A review by jbmorgan86
Learning to Speak God from Scratch: Why Sacred Words Are Vanishing-and How We Can Revive Them by Jonathan Merritt, Shauna Niequist

3.0

3.5/5

Every subculture has its own jargon. Christianity is no exception. There is “Christian-ese,” those in-culture words that evangelicals tend to throw around (“blessing,” “love offering,” “supplication, “born again,” etc.), and then there are those weightier, sacred words (grace, sin, saint, spirit, mystery, etc.). As religion journalist Jonathan Meritt moved from the Bible to NYC, he came to realize that these sacred words had different meanings or no meanings outside of his "bubble" (he gives an example of a time when he told someone that he was attending a "worship service" and received a puzzled look). In his new book “Learning to Speak God from Scratch,” Merritt examines how and why many of these sacred words are fading from the vernacular, how Christians ought to respond, and then several case studies of sacred words ("yes," "creed," "prayer," "pain," "disappointment," "mystery," "God," "fall," "sin," "grace," "brokenness," "blessed," "neighbor," "pride," "saint," "confession," "spirit," "family," and "lost").

The book is divided into two halves. The first half of the book is fantastic. Merritt explains the nature of languages. Languages live, languages die, and, sometimes, languages live again. English has become the "lingua franca" and swallowed up many native languages (just as other lingua franca have done throughout history). Some languages only survive in professional or academic sectors, like Latin. Some languages are used only for cultic purposes, like Coptic. Irish/Gaelic was fading away but is now being revived. After disappearing for centuries, Hebrew is more prominent now than it was in ancient times. Merritt argues that sacred Christian language is also fading away but, like modern Hebrew, can live again.

So how do Christians (especially Christian leaders) respond to the disappearance of sacred words? Merritt argues that there are two basic ways:

(1) Fossilization - Words are fenced in and protected. Ultimately, this will fail because languages breathe and grow.
(2) Substitution - Words that are too uncomfortable or rigid are replaced with more appealing words. Merritt quotes Rob Bell as a prime example of this: "When a word becomes too toxic and too abused and too associated with ideas and understands that aren't true to the mystery behind the mystery . . . it's important to set it aside and search for new and better ways to talk about it." Of course, this is a "throwing-the-baby-out-with-the-bath-water" situation.

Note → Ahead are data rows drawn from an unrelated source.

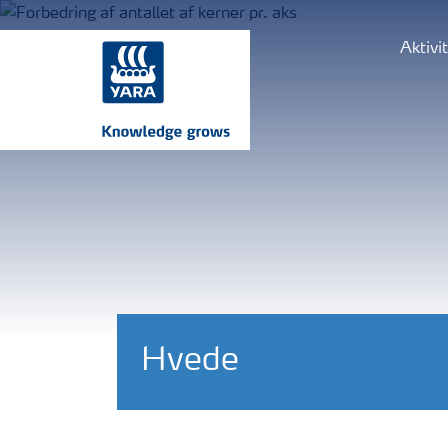
Aktivi
Hvede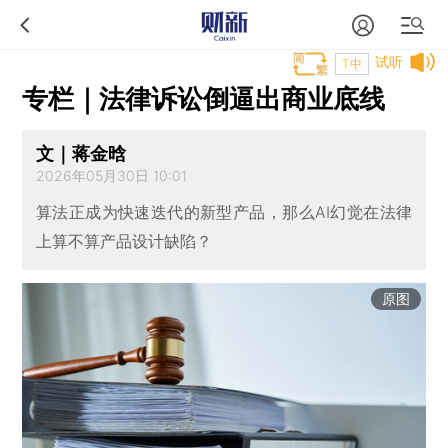
试听
T中
专栏｜法律诉讼倒逼出商业底线
文｜蒋金晗
2026年05月30日 10:01
算法正成为快速迭代的新型产品，那么AI幻觉在法律
上算不算产品设计缺陷？
原图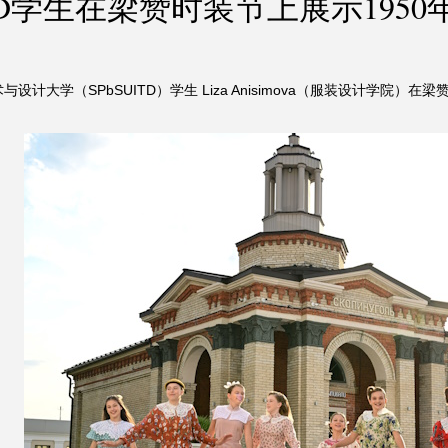
ITD学生在梁赞时装节上展示195
设计大学（SPbSUITD）学生 Liza Anisimova（服装设计学院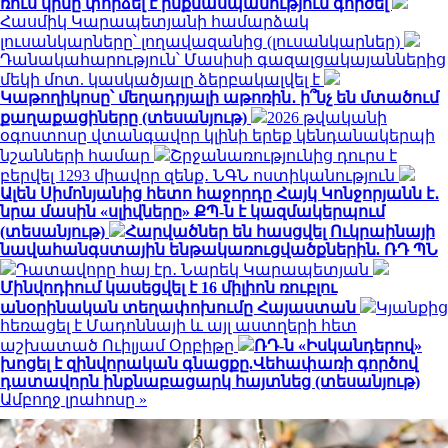
ռուս կինը փորձել է ինքնասպանություն գործել
Հասմիկ Կարապետյանի համարձակ
լուսանկարները՝ լողավազանից (լուսանկարներ)
Դանակահարություն՝ Մասիսի գազալցակայաններից
մեկի մոտ. կասկածյալը ձերբակալվել է
Կաթողիկոսը՝ մեղադրյալի աթոռին․ ի՞նչ են մտածում
քաղաքացիները (տեսանյութ)
2026 թվականի
օգոստոսը վտանգավոր կլինի երեք կենդանակերպի
նշանների համար
Շրջանառությունից դուրս է
բերվել 1293 միավոր զենք․ ՆԳՆ ոստիկանություն
Ալեն Սիմոնյանից հետո հաջորդը Հայկ Կոնջորյանն է․
նրա մասին «սլիվները» ՔՊ-ն է կազմակերպում
(տեսանյութ)
Հարվածներ են հասցվել Ուկրաինայի
նավահանգստային ենթակառուցվածքներին. ՌԴ ՊՆ
Դատավորը հայ էր․ Նարեկ Կարապետյան
Մինվոդիում կասեցվել է 16 միլիոն ռուբլու
անօրինական տեղափոխումը Հայաստան
Կյանքից
հեռացել է Մադոննայի և այլ աստղերի հետ
աշխատած Ուիլյամ Օրբիթը
ՌԴ-ն «Իսկանդերով»
խոցել է զինվորական գնացքը.Վեհափառի գործով
դատավորն ինքնաբացարկ հայտնեց (տեսանյութ)
Ամբողջ լրահոսը »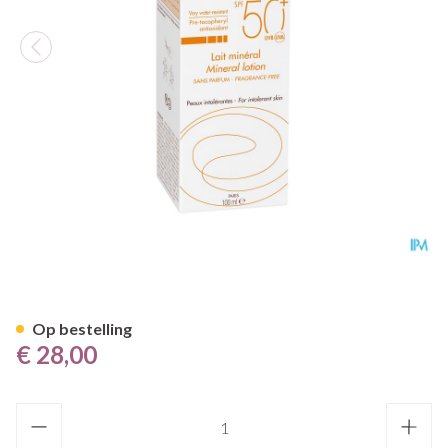
Avene Zon Spf50+minerale Me
Op bestelling
€ 28,00
Aantal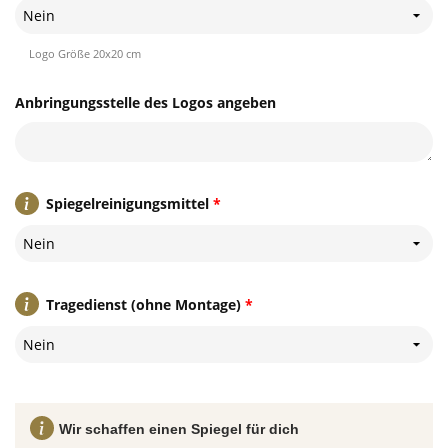
Nein
Logo Größe 20x20 cm
Anbringungsstelle des Logos angeben
Spiegelreinigungsmittel
*
Nein
Tragedienst (ohne Montage)
*
Nein
Wir schaffen einen Spiegel für dich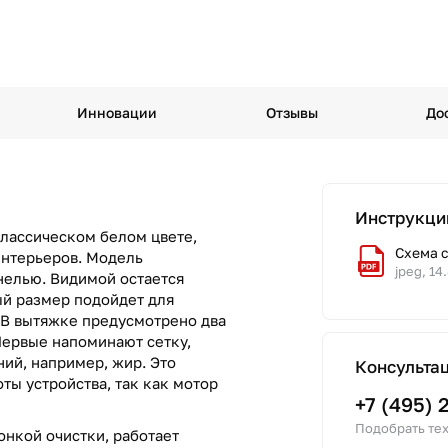
Инновации
Отзывы
До
Инструкци
классическом белом цвете,
Схема 
интерьеров. Модель
jpeg, 14
нелью. Видимой остается
ый размер подойдет для
 В вытяжке предусмотрено два
Первые напоминают сетку,
ий, например, жир. Это
Консульта
ты устройства, так как мотор
+7 (495) 
Подобрать тех
онкой очистки, работает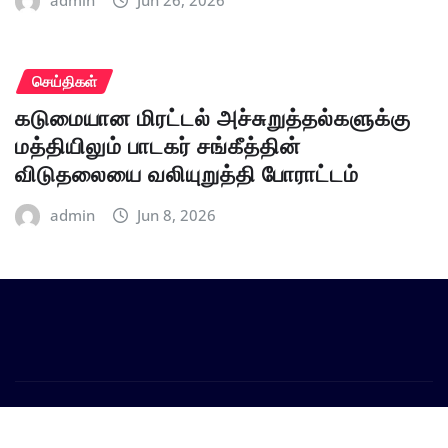
admin
Jun 26, 2026
செய்திகள்
கடுமையான மிரட்டல் அச்சுறுத்தல்களுக்கு
மத்தியிலும் பாடகர் சங்கீத்தின்
விடுதலையை வலியுறுத்தி போராட்டம்
admin
Jun 8, 2026
Copyright © 2026 | Powered by
WordPress
|
Provo
News
by
ThemeArile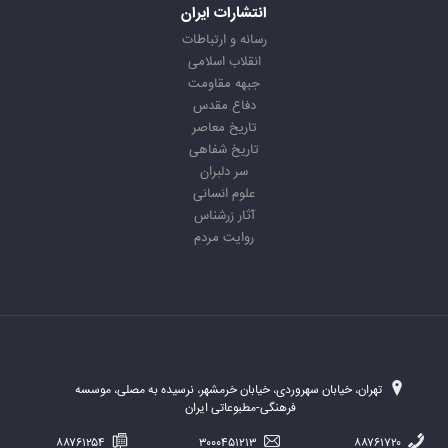
انتشارات ایران
رسانه و ارتباطات
انقلاب اسلامی
جبهه مقاومت
دفاع مقدس
تاریخ معاصر
تاریخ شفاهی
سر دلبران
علوم انسانی
آثار زرشناس
روایت مردم
تهران، خیابان سهروردی، خیابان خرمشهر، نرسیده به مصلی، موسسه
فرهنگی-مطبوعاتی ایران
۸۸۷۶۱۲۵۴
۳۰۰۰۴۵۱۲۱۳
۸۸۷۶۱۷۲۰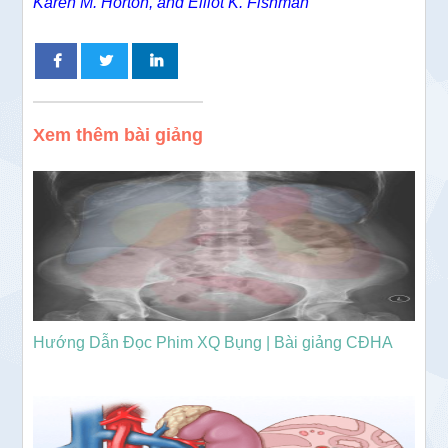
Karen M. Horton, and Elliot K. Fishman
Xem thêm bài giảng
Hướng Dẫn Đọc Phim XQ Bụng | Bài giảng CĐHA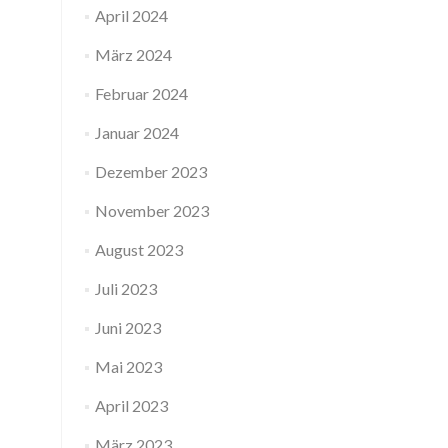
April 2024
März 2024
Februar 2024
Januar 2024
Dezember 2023
November 2023
August 2023
Juli 2023
Juni 2023
Mai 2023
April 2023
März 2023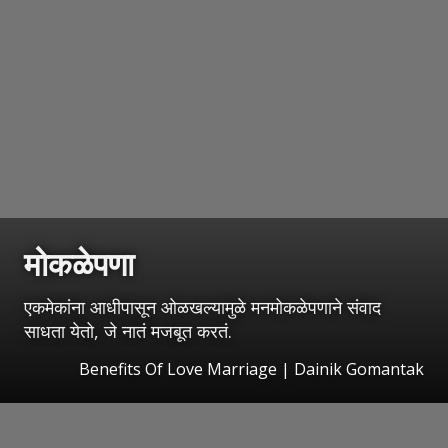
मोकळेपणा
एकमेकांना आधीपासून ओळखल्यामुळे मनमोकळेपणाने संवाद
साधता येतो, जे नातं मजबूत करतं.
Benefits Of Love Marriage | Dainik Gomantak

Riffing on prescriptions from Walter Bruggemann (Orientation > Disorientation > Reorientation), N.T. Wright (Packing > Unpacking > Repacking), and Richard Rohr (Order > Disorder > Reorder), Merritt's solution is as follows: "In order to speak God from scratch, we begin with what we have accepted. Then, we break it down, challenging preconceptions. Finally, we build it back up in a way that is more helpful, richer, and beautiful."

In the second half, Merritt attempts to take these dying sacred words and reevaluate them. Unfortunately, this second half was underwhelming. Part of the problem is his word choices (particularly, I'm thinking of "yes" and "pain," which are not particularly sacred words). The other problem is that he doesn't seem to really be truly investigating each word. Rather, he gives preachy anecdotes on each one. Some of these are pretty good and have some teeth (for example, "Maybe we should stop hashtagging blessings and start handing out blessings" [paraphrase]). Sometimes he seems to go far afield of his goal. For example, he spends several pages weighing in on the gender of God and several more pages telling his chronic pain story. Again, most of these reevaluations of words are underwhelming.